Erwachsene zahlen 5 Euro Eintritt und Kinder zwischen 100 und 139 Zentimetern 2,50 Euro. Das Geld ist jedoch nicht verloren, sondern wird später mit den gepflückten Erdbeeren verrechnet. Bei einem Kilopreis von 6,90 Euro bedeutet das, die Besucher müssen mindestens eine gewisse Menge pflücken.
Zu viele Erdbeeren verschwanden direkt im Mund
Warum die neue Regelung eingeführt wurde, erklärt Conni Gummert vom Familienbetrieb. Sie ist zwar inzwischen im Ruhestand, unterstützt den Betrieb aber weiterhin und kennt die Herausforderungen auf den Feldern genau.
Im Gespräch mit Isabella berichtet sie, dass in den vergangenen Jahren immer wieder Besucher große Mengen Erdbeeren direkt auf dem Feld gegessen hätten. Am Ende landete dann oft nur eine kleine Handvoll in den mitgebrachten Schalen. Dem möchte der Familienbetrieb nun entgegenwirken.
Für Isabella ist schnell klar, ganz aufs Naschen verzichten muss hier trotzdem niemand.
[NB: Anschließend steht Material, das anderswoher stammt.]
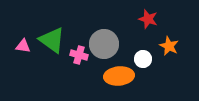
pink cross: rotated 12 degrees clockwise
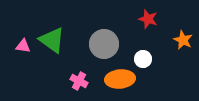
orange star: moved 14 px right, 6 px up
pink cross: moved 26 px down; rotated 12 degrees clockwise
orange ellipse: moved 1 px right, 3 px down
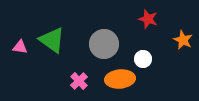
pink triangle: moved 3 px left, 1 px down
pink cross: rotated 18 degrees clockwise
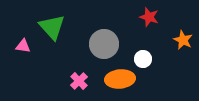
red star: moved 1 px right, 2 px up
green triangle: moved 13 px up; rotated 12 degrees clockwise
pink triangle: moved 3 px right, 1 px up
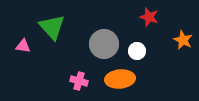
white circle: moved 6 px left, 8 px up
pink cross: rotated 30 degrees counterclockwise
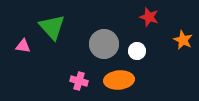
orange ellipse: moved 1 px left, 1 px down
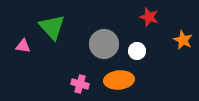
pink cross: moved 1 px right, 3 px down
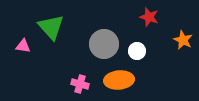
green triangle: moved 1 px left
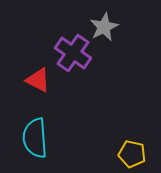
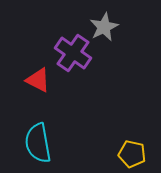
cyan semicircle: moved 3 px right, 5 px down; rotated 6 degrees counterclockwise
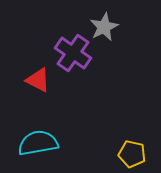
cyan semicircle: rotated 90 degrees clockwise
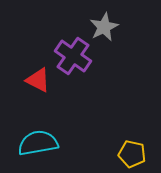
purple cross: moved 3 px down
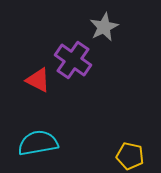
purple cross: moved 4 px down
yellow pentagon: moved 2 px left, 2 px down
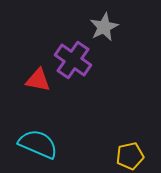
red triangle: rotated 16 degrees counterclockwise
cyan semicircle: moved 1 px down; rotated 33 degrees clockwise
yellow pentagon: rotated 24 degrees counterclockwise
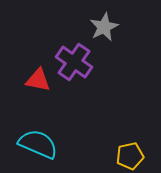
purple cross: moved 1 px right, 2 px down
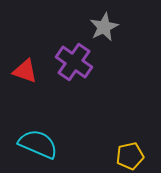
red triangle: moved 13 px left, 9 px up; rotated 8 degrees clockwise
Schließlich gehört das Probieren einfach zum Erlebnis dazu.
Verkäuferin Cora erklärt das neue System
Am Kassenhäuschen trifft Isabella außerdem auf Verkäuferin Cora. Sie erklärt den Besuchern täglich das neue Modell und berichtet von überwiegend positiven Reaktionen.
Die meisten Kunden hätten Verständnis für die neue Regelung. Vereinzelt gebe es Familien, die den Eintritt zunächst als teuer empfinden. Besonders dann, wenn mehrere Personen gemeinsam aufs Feld gehen. Größere Diskussionen habe es bislang aber nicht gegeben.
Auch auf dem Feld selbst spricht Isabella mit einigen Erdbeerfans. Die Rückmeldungen fallen überwiegend positiv aus. Viele können nachvollziehen, dass die Betreiber ihre Ernte schützen möchten und sehen den verrechneten Eintritt nicht als Problem.
Frischer geht’s nicht
Natürlich lässt sich auch Isabella die Gelegenheit nicht entgehen und probiert die Erdbeeren direkt vor Ort. Ihr Fazit: Frischer geht es kaum. Direkt von der Pflanze gepflückt schmecken die Früchte besonders süß und aromatisch. Für viele Besucher genau der Grund, warum sie lieber selbst aufs Feld gehen, statt Erdbeeren im Supermarkt zu kaufen.
Und wer die Sommerfrüchte später zu Hause weiterverarbeiten möchte, bekommt von Conni Gummert gleich noch einen Geheimtipp mit auf den Weg. Für die perfekte Erdbeermarmelade empfiehlt sie die Sorte „Malwina“. Dazu kommen eine Handvoll Heidelbeeren für eine kräftige Farbe und eine Handvoll Himbeeren für einen besonders intensiven, fruchtigen Duft.
Ein Rezept, das Isabella nach ihrem Besuch auf dem Erdbeerfeld am liebsten direkt ausprobieren würde.